■ **Petit exercice**:
Pourriez-vous restituer l'ensemble des lignes du matériel ci-dessous sous forme de liste numérotée, sans les lignes vides et sans les images ?

■ **Enregistrements de données**:
= = = =

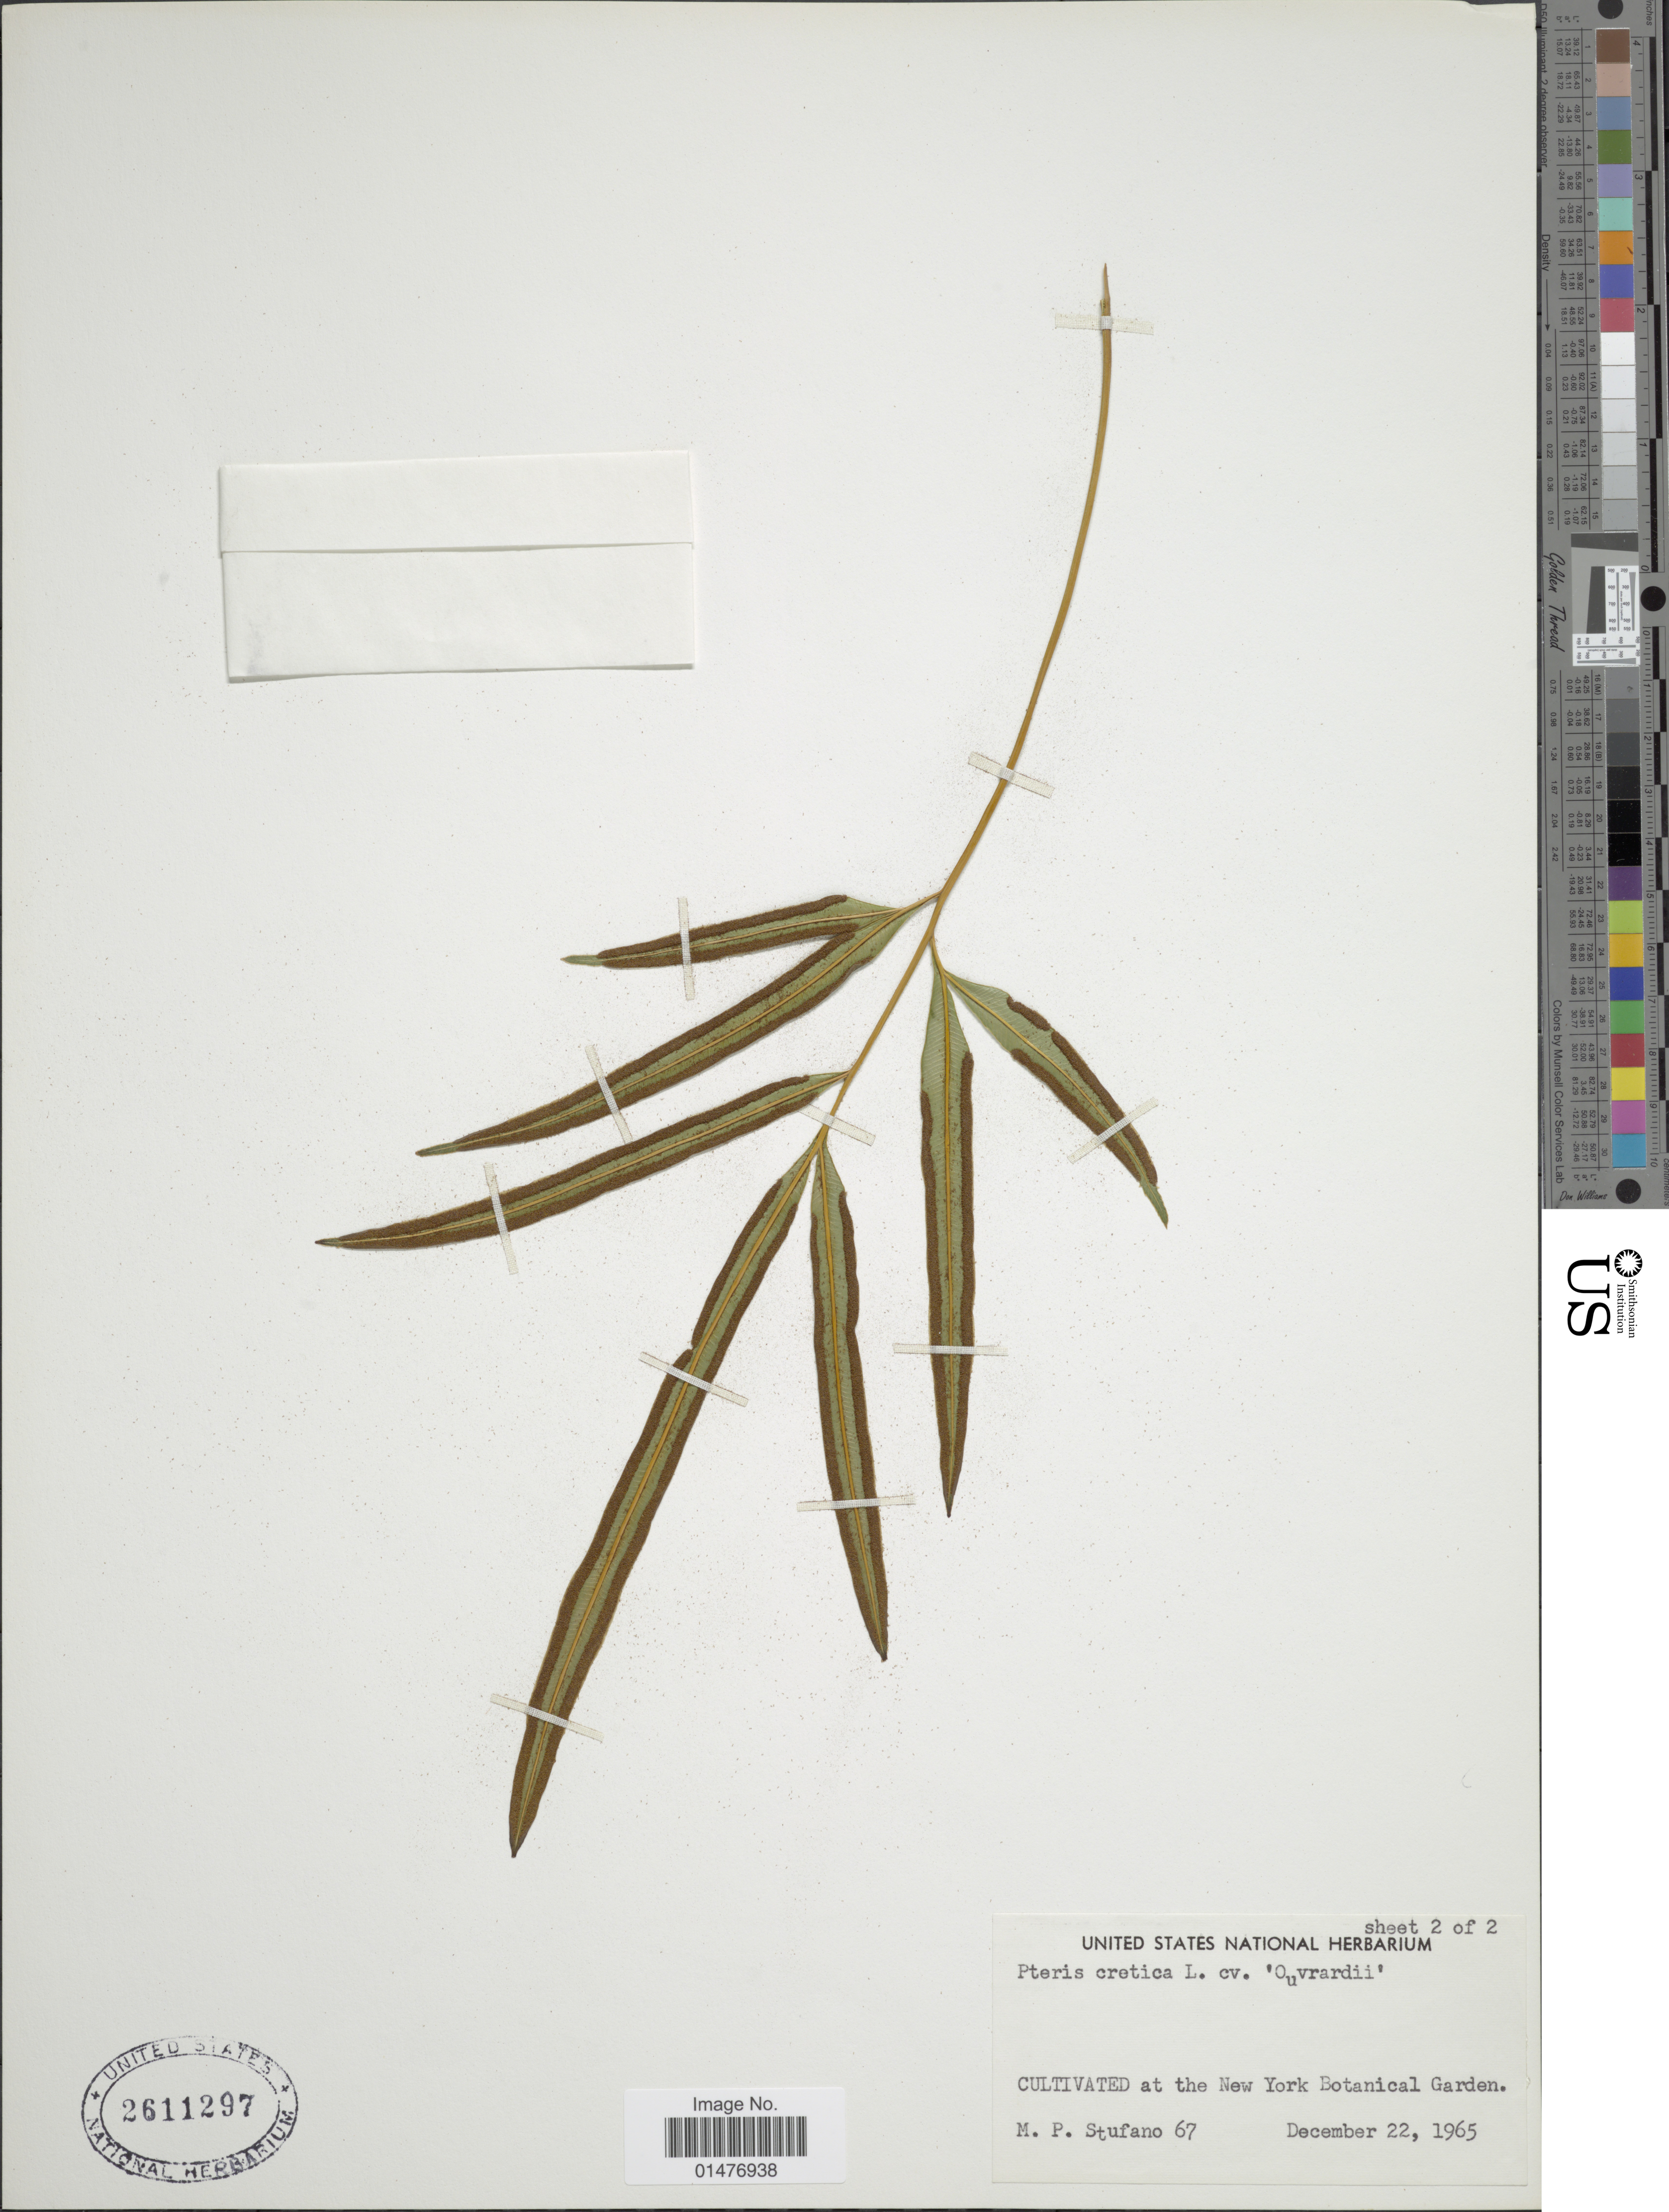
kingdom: Plantae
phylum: Tracheophyta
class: Polypodiopsida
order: Polypodiales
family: Pteridaceae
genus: Pteris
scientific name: Pteris cretica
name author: L.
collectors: M. Stufano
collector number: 67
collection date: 1965-12-22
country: United States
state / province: New York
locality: At the new york botanical Garden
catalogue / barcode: US 2611297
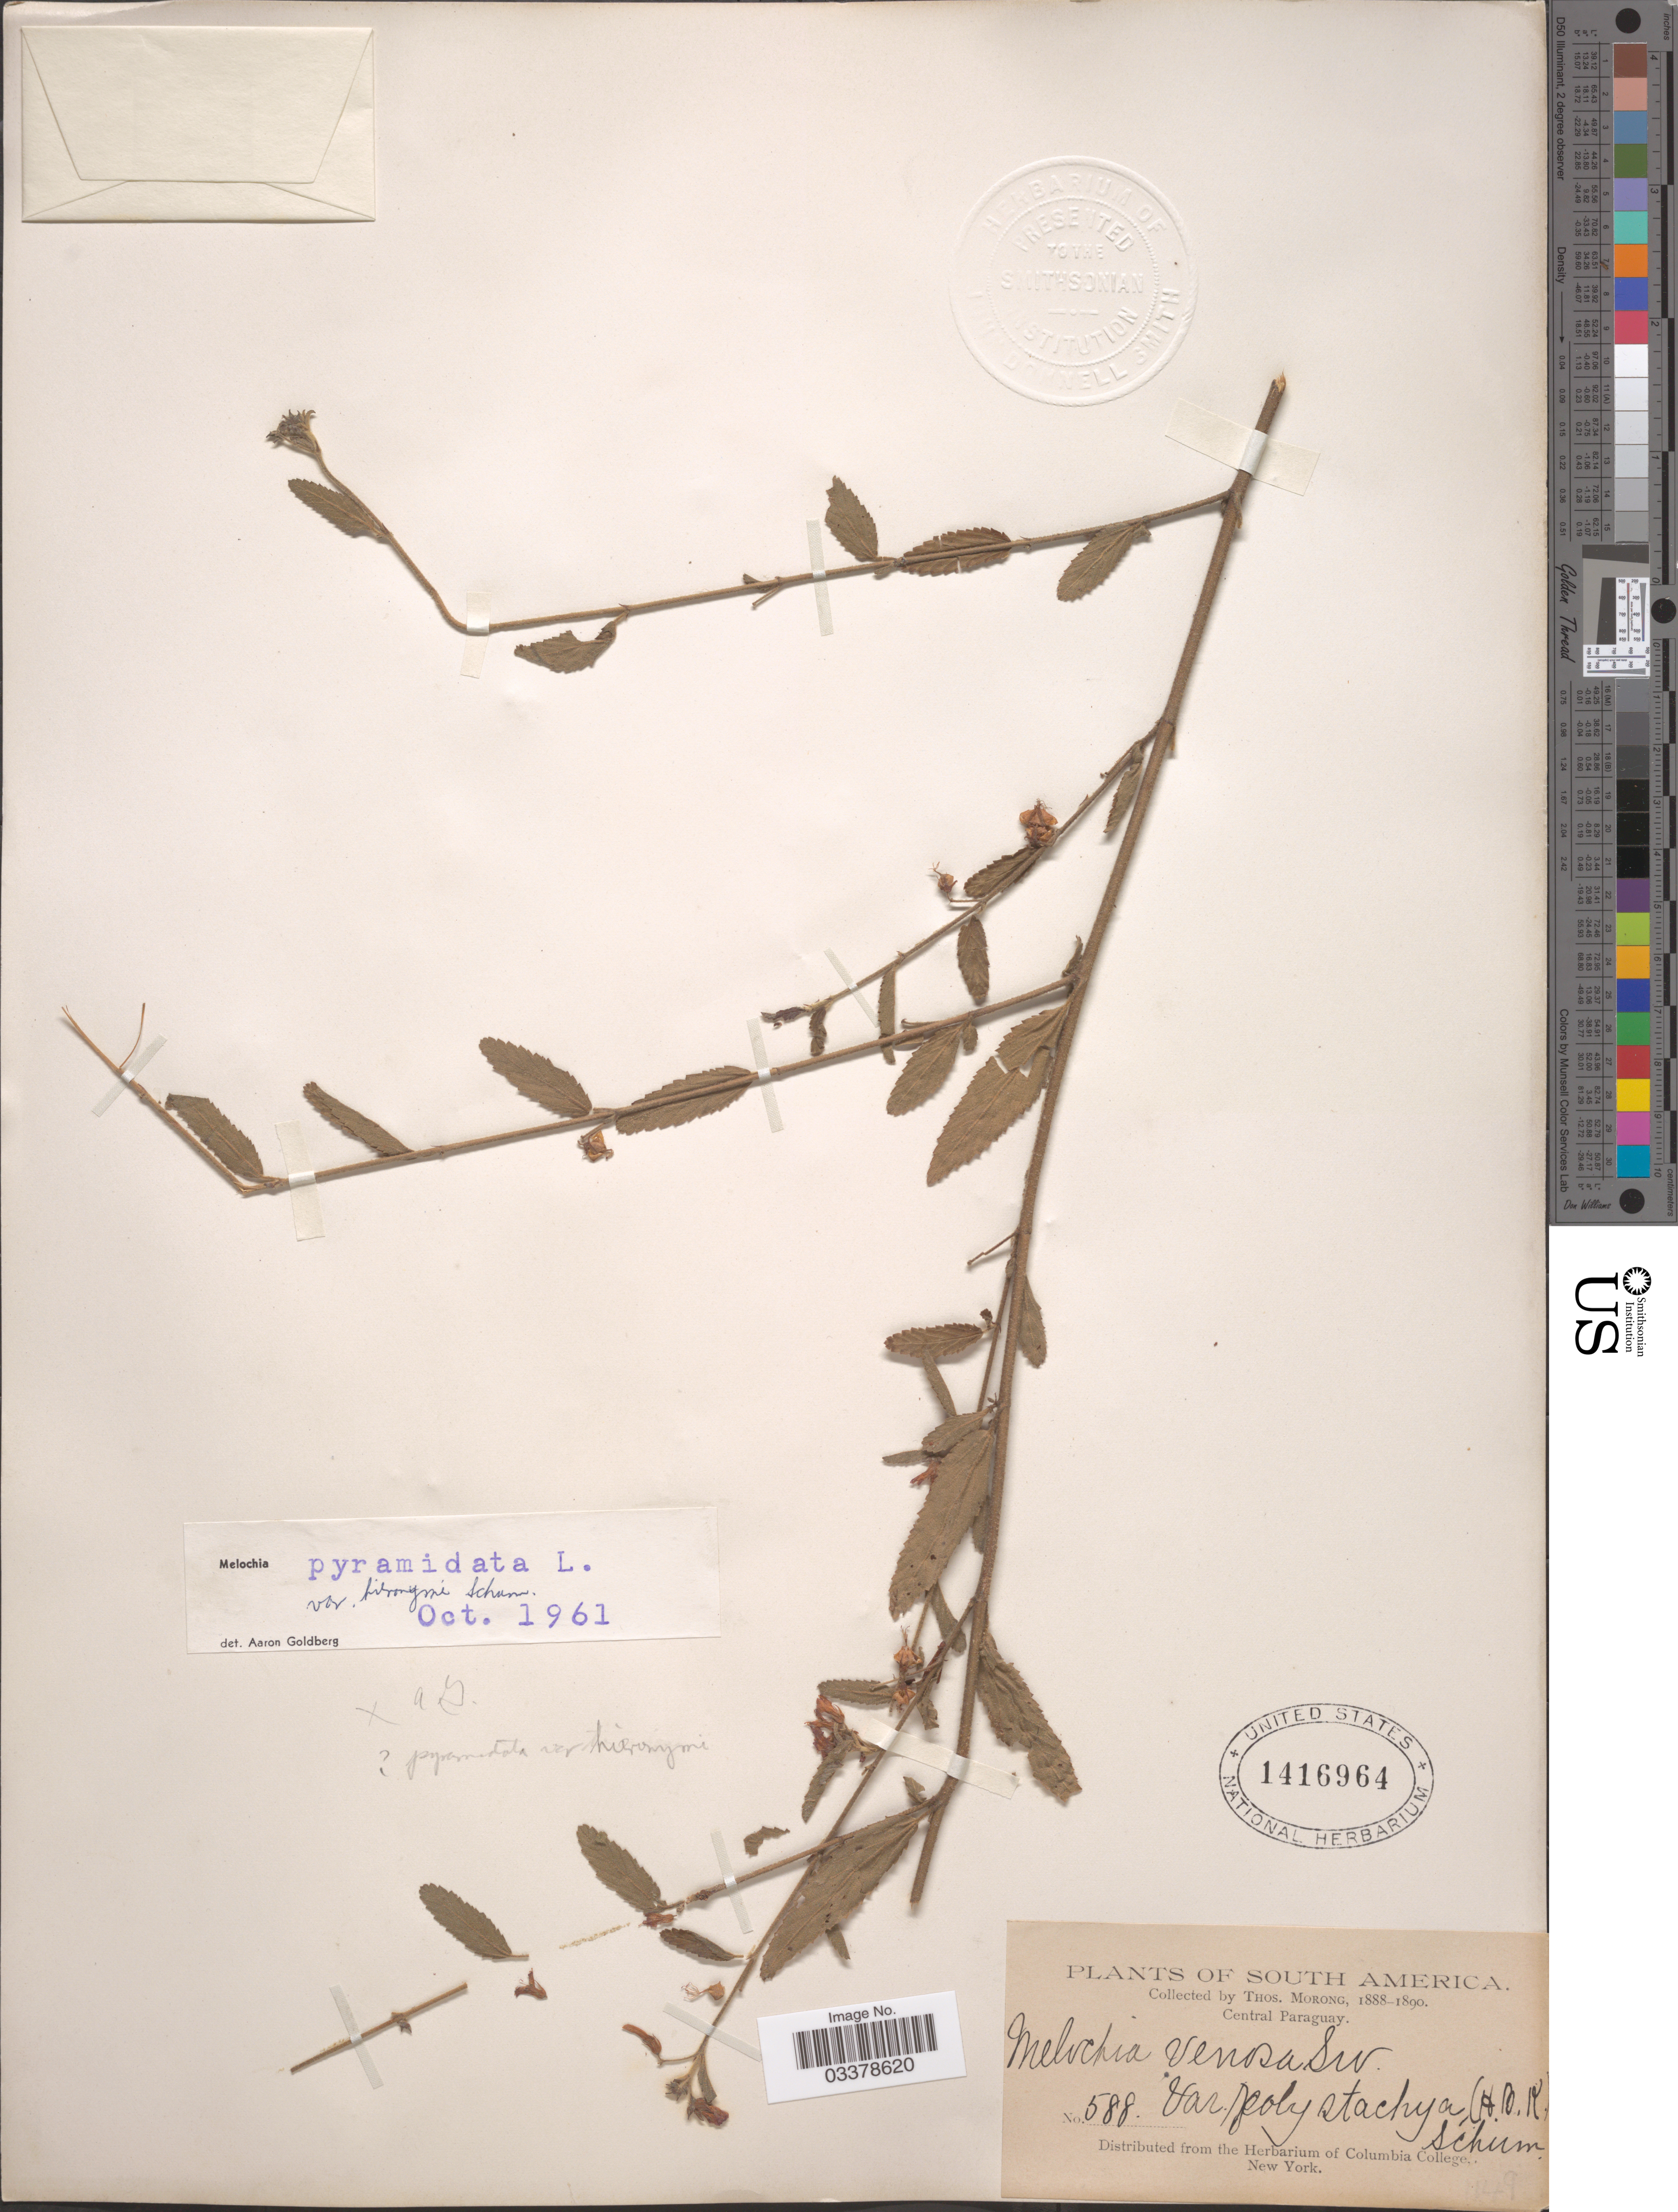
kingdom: Plantae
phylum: Tracheophyta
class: Magnoliopsida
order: Malvales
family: Malvaceae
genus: Melochia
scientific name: Melochia pyramidata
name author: L.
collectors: ex herb. T. Morong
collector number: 588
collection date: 1888/1890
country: Paraguay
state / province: Central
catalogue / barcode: US 1416964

= = = =

■ **Réponse ci-dessous**:
1. kingdom: Plantae
2. phylum: Tracheophyta
3. class: Polypodiopsida
4. order: Polypodiales
5. family: Pteridaceae
6. genus: Pteris
7. scientific name: Pteris cretica
8. name author: L.
9. collectors: M. Stufano
10. collector number: 67
11. collection date: 1965-12-22
12. country: United States
13. state / province: New York
14. locality: At the new york botanical Garden
15. catalogue / barcode: US 2611297
16. kingdom: Plantae
17. phylum: Tracheophyta
18. class: Magnoliopsida
19. order: Malvales
20. family: Malvaceae
21. genus: Melochia
22. scientific name: Melochia pyramidata
23. name author: L.
24. collectors: ex herb. T. Morong
25. collector number: 588
26. collection date: 1888/1890
27. country: Paraguay
28. state / province: Central
29. catalogue / barcode: US 1416964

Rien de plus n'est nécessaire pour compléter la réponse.